Items listed in a dataset:
- Opening Delimiter -

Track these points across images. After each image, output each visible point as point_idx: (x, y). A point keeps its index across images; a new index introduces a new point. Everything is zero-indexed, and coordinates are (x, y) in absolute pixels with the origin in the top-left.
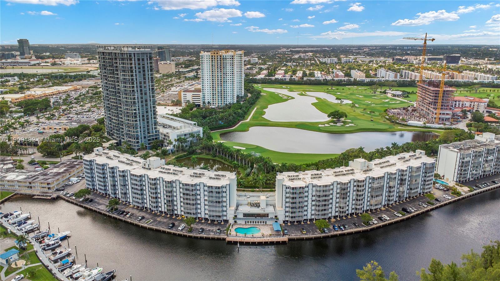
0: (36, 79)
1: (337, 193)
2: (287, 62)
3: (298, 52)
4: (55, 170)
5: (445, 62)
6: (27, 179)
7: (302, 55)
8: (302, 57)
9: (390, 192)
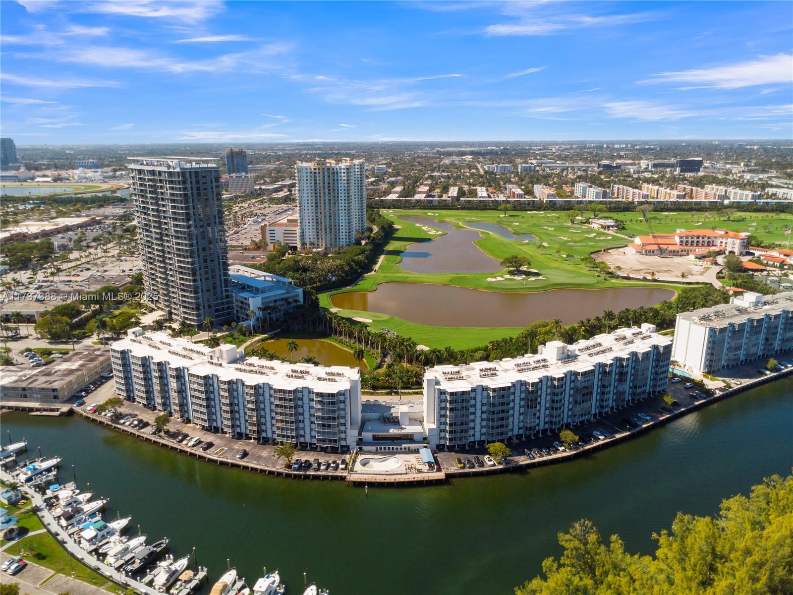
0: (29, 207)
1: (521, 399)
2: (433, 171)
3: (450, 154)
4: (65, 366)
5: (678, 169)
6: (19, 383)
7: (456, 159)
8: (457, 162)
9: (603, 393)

- Closing Delimiter -

- [Task requirements]
Update the data by replacing "top-left" with "upper-left" and changing nothing else. Leave the pictures out of your answer.

- [Reply]
Track these points across images. After each image, output each visible point as point_idx: (x, y). A point keeps its index across images; a new index introduces a new point. Everything is zero-indexed, and coordinates are (x, y) in absolute pixels with the origin in the upper-left.
0: (36, 79)
1: (337, 193)
2: (287, 62)
3: (298, 52)
4: (55, 170)
5: (445, 62)
6: (27, 179)
7: (302, 55)
8: (302, 57)
9: (390, 192)
0: (29, 207)
1: (521, 399)
2: (433, 171)
3: (450, 154)
4: (65, 366)
5: (678, 169)
6: (19, 383)
7: (456, 159)
8: (457, 162)
9: (603, 393)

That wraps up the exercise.